I’m very pleased to announce my solo exhibition, Ungathered will be on view at Boston Sculptors Gallery, September 29 through October 31. The opening reception will be October 1, from 5-8:30 pm.
Here is a preview some of the work and my artistic process though images, and in conversation with my friend and fellow artist Leah Gauthier.
Leah: Hi Liz! Can you tell us a bit about Ungathered?
Liz: This exhibition is essentially a rather large installation made up of many parts that have meaning seen as part of the whole and on their own. It re-envisions the Thanksgiving table, as I experienced it in November 2020, a place in disarray with many elements missing or in a state of confusion due to the pandemic. The table is missing altogether but implied by suspended placemats and papier mâché dishes. Floating two-dimensional steel frame chairs and images of chairs silkscreened on sheer fabric suggest the absence of dinner guests. Paper objects are covered with images of other significant memories of 2020: BLM protests and people looking out from computer screens on Zoom calls, further memorializing the chaos of the time. In the making of this work it was important for me to try to convey how difficult the day was.
Leah : I remember the exact moment just before the initial lockdown, when I felt it in my bones that Covid was about to make a huge impact on our lives. Can you remember what you were thinking and feeling just before we all went into isolation?

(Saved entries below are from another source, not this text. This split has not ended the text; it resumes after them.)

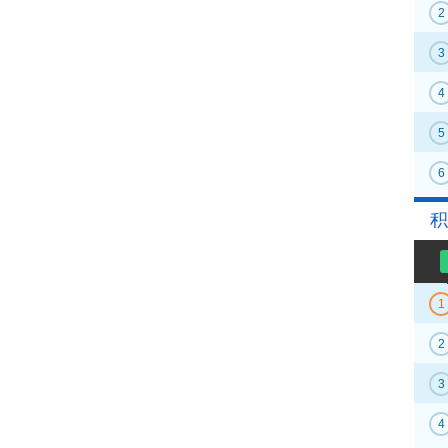
2
3
4
5
6
积
1
2
3
4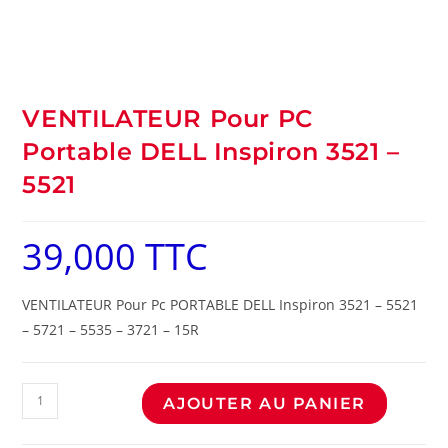
VENTILATEUR Pour PC
Portable DELL Inspiron 3521 –
5521
39,000
TTC
VENTILATEUR Pour Pc PORTABLE DELL Inspiron 3521 – 5521
– 5721 – 5535 – 3721 – 15R
AJOUTER AU PANIER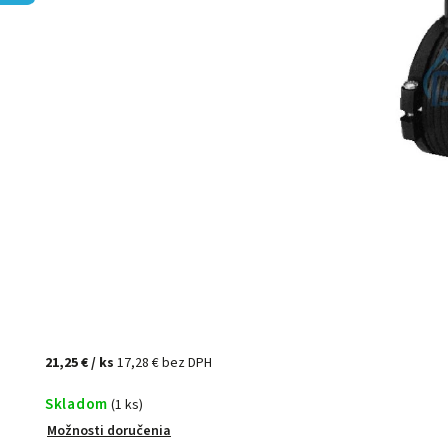
21,25 €
/ ks
17,28 € bez DPH
Skladom
(1 ks)
Možnosti doručenia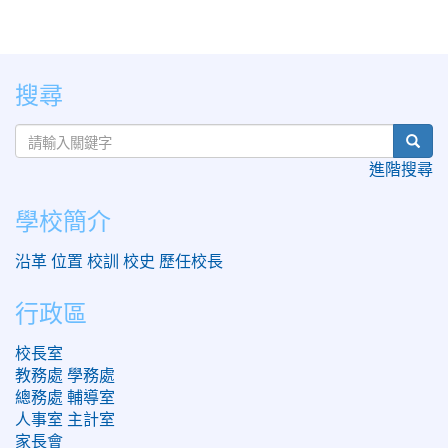
:::
搜尋
sear
進階搜尋
學校簡介
沿革
位置
校訓
校史
歷任校長
行政區
校長室
教務處
學務處
總務處
輔導室
人事室
主計室
家長會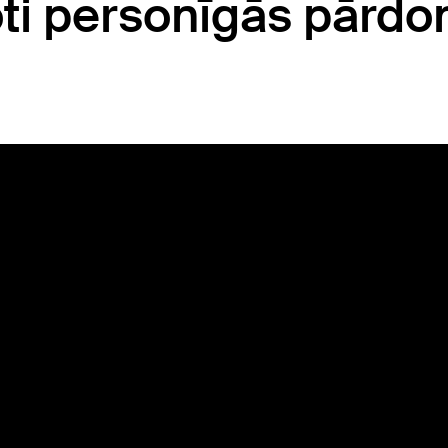
ļoti personīgās pārd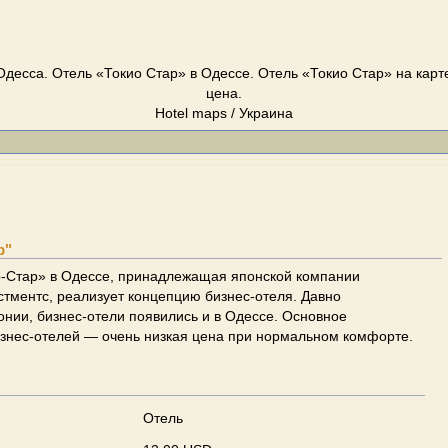
Одесса. Отель «Токио Стар» в Одессе. Отель «Токио Стар» на карте
цена.
Hotel maps / Украина
р"
о-Стар» в Одессе, принадлежащая японской компании
тментс, реализует концепцию бизнес-отеля. Давно
нии, бизнес-отели появились и в Одессе. Основное
знес-отелей — очень низкая цена при нормальном комфорте.
Отель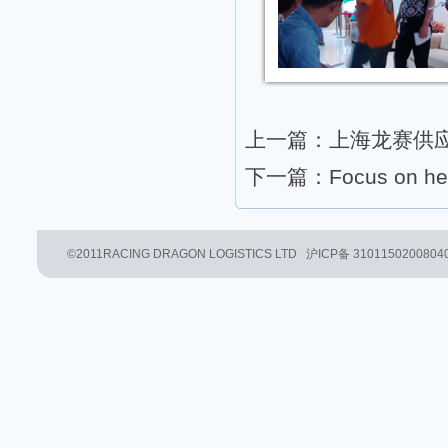
上一篇：上海龙赛供
下一篇：Focus on hea
©2011RACING DRAGON LOGISTICS LTD 沪ICP备 3101150200804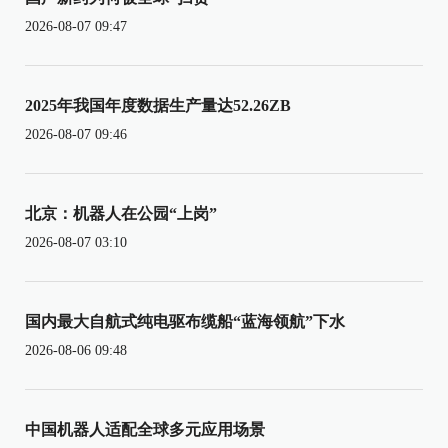
2026-08-07 09:47
2025年我国年度数据生产量达52.26ZB
2026-08-07 09:46
北京：机器人在公园“上岗”
2026-08-07 03:10
国内最大自航式纯电驱布缆船“蓝海领航”下水
2026-08-06 09:48
中国机器人适配全球多元应用场景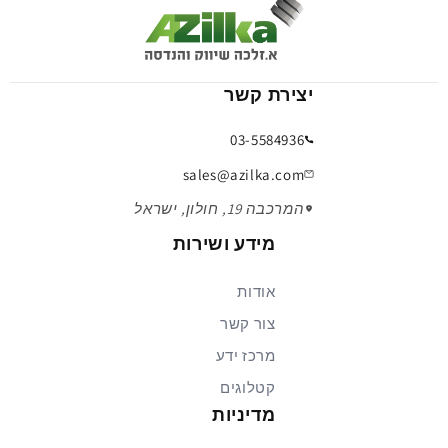
יצירת קשר
03-5584936
sales@azilka.com
המרכבה 19, חולון, ישראל
מידע ושירות
אודות
צור קשר
מרכז ידע
קטלוגים
מדיניות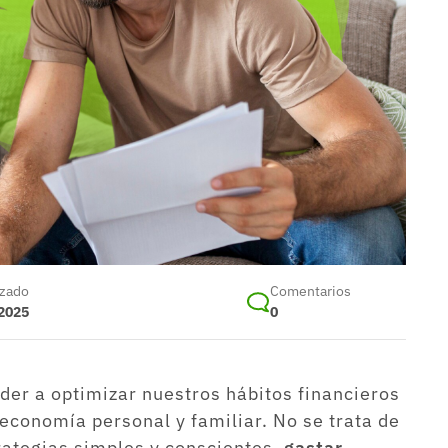
izado
Comentarios
 2025
0
er a optimizar nuestros hábitos financieros
economía personal y familiar. No se trata de
trategias simples y conscientes,
gastar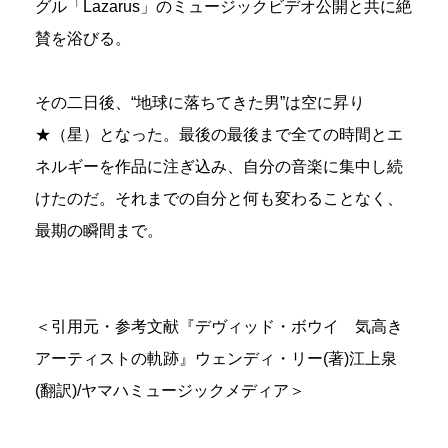
グル「Lazarus」のミュージックビデオ公開と共に絶
賛を浴びる。
その二日後、“地球に落ちてきた男”は空に昇り
★（星）となった。最後の最後まで全ての時間とエ
ネルギーを作品に注ぎ込み、自分の音楽に集中し続
けたのだ。それまでの自分と何も変わることなく、
最期の瞬間まで。
＜引用元・参考文献『デヴィッド・ボウイ 気高き
アーティストの軌跡』ウェンディ・リー(著)江上泉
(翻訳)/ヤマハミュージックメディア＞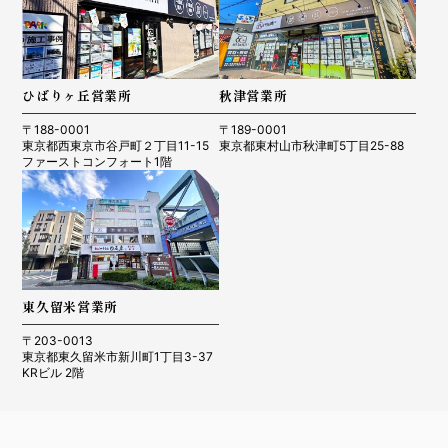
ひばりヶ丘営業所
秋津営業所
〒188-0001
〒189-0001
東京都西東京市谷戸町２丁目11-15
東京都東村山市秋津町5丁目25-88
ファーストコンフォート1階
東久留米営業所
〒203-0013
東京都東久留米市新川町1丁目3-37
KRビル 2階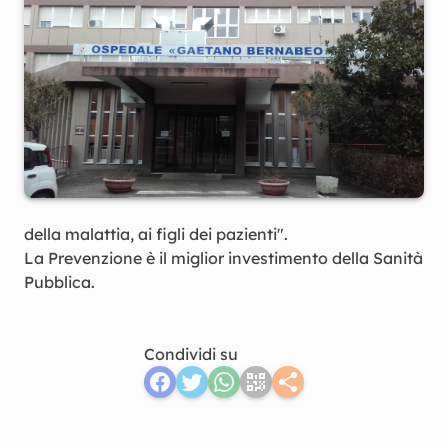
della malattia, ai figli dei pazienti".
La Prevenzione è il miglior investimento della Sanità
Pubblica.
Condividi su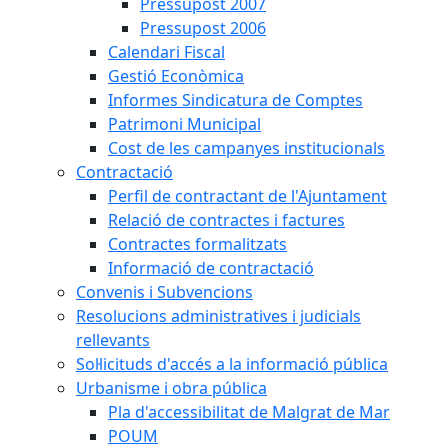
Pressupost 2007
Pressupost 2006
Calendari Fiscal
Gestió Econòmica
Informes Sindicatura de Comptes
Patrimoni Municipal
Cost de les campanyes institucionals
Contractació
Perfil de contractant de l'Ajuntament
Relació de contractes i factures
Contractes formalitzats
Informació de contractació
Convenis i Subvencions
Resolucions administratives i judicials
rellevants
Sol·licituds d'accés a la informació pública
Urbanisme i obra pública
Pla d'accessibilitat de Malgrat de Mar
POUM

Liz : I am usually terrible at remembering dates, but I had been to a gallery opening for First Friday in March, the 6th, and that Saturday morning our son, who is immunosuppressed, came to live with us. He had done some research and told us that we were facing at least 18 months of lock down. My first thought was that I wouldn’t be able to go to my studio and the thought that I wouldn’t be able to make my work absolutely gutted me. And just a beat later I realized that we would be cut off from the world, unable to even go out to buy groceries. We didn’t have much food in the house. I was ashamed that I was so devastated because my mind went to people and places in the world where people always live with food insecurity. A week or so later I started to feel sick. I had contracted Covid at the First Friday opening.